The type of treatment you receive and how well your cancer responds to it can affect your outcome. Medullary thyroid cancer is a neuroendocrine tumor that develops in the C cells of the thyroid. These cells produce a hormone (calcitonin) that helps maintain a healthy level of calcium in the blood. A certain change in the RET gene that is passed from parent to child (hereditary) can cause medullary thyroid cancer. A genetic test is used to check for this modified gene.
The patient is first tested to see if they have the modified gene. If they do, other family members may also be tested to determine if they have an increased risk of medullary thyroid cancer. Family members, including young children, who have the modified gene may have a thyroidectomy (surgery to remove the thyroid) to lower their chance of developing medullary thyroid cancer. Localized medullary thyroid cancer is found only in the thyroid and may have spread to nearby neck muscles. Locally advanced and metastatic thyroid cancer has spread to other parts of the neck or other parts of the body.
Radioactive iodine therapy is not used to treat medullary thyroid cancer. Most people diagnosed with thyroid cancer have an excellent prognosis, since most thyroid cancers can be cured with radioactive iodine treatment. This treatment uses a form of iodine that is radioactive to kill thyroid cells and any remaining thyroid cancer cells after surgery. Radiation therapy is another form of treatment that uses high-energy x-rays or other types of radiation to kill cancer cells or prevent them from growing. During a fine-needle aspiration biopsy, a long, thin needle is inserted through the skin into the thyroid nodule. The prognosis for a patient under 45 years of age with differentiated thyroid cancer (papillary or follicular) is good.
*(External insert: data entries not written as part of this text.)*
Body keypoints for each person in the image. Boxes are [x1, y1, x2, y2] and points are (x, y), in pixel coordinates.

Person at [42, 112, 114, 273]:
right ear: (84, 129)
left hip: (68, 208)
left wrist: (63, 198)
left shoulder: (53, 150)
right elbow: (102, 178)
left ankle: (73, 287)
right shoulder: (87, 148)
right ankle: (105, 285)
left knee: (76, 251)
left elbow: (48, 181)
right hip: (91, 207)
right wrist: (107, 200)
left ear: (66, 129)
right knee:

When palliative care is used in conjunction with all other appropriate treatments, people with cancer can feel better, have a better quality of life, and live longer. Chemotherapy is another form of treatment that uses drugs to stop the growth of cancer cells, either by destroying them or preventing them from multiplying. For more information on treatments for stage IV thyroid cancer, call the Cancer Information Service (CIS), NCI's contact center, at 1-800-4-CANCER (1-800-422-623).Staging guidelines developed by the American Joint Committee on Cancer (AJCC) are often used to stage thyroid cancers. When cancer has spread to other parts of the body such as the lungs and bones, treatment usually doesn't cure it but it can relieve symptoms and improve quality of life. Doctors use diagnostic tests to determine the stage of the cancer, so staging may not be complete until all tests have been completed. The staging system for thyroid cancer is very similar for elderly patients with differentiated tumors and those with medullary thyroid cancer.
The operation that the health care team might recommend depends on the type of thyroid cancer, its size, and whether it has spread beyond the thyroid to lymph nodes. Your multidisciplinary team will work with you to develop a personalized plan that fits your individual needs and goals. For information on childhood thyroid cancer, see the PDQ summary on Childhood Thyroid Cancer Treatment. For example, if the 5-year relative survival rate for a specific stage of thyroid cancer is 90%, it means that people who have that cancer are on average about 90% more likely than people who do not have that cancer to live for at least 5 years after diagnosis. When chemotherapy is taken by mouth or injected into a vein or muscle, it enters the bloodstream and can reach cancer cells throughout the body (systemic chemotherapy).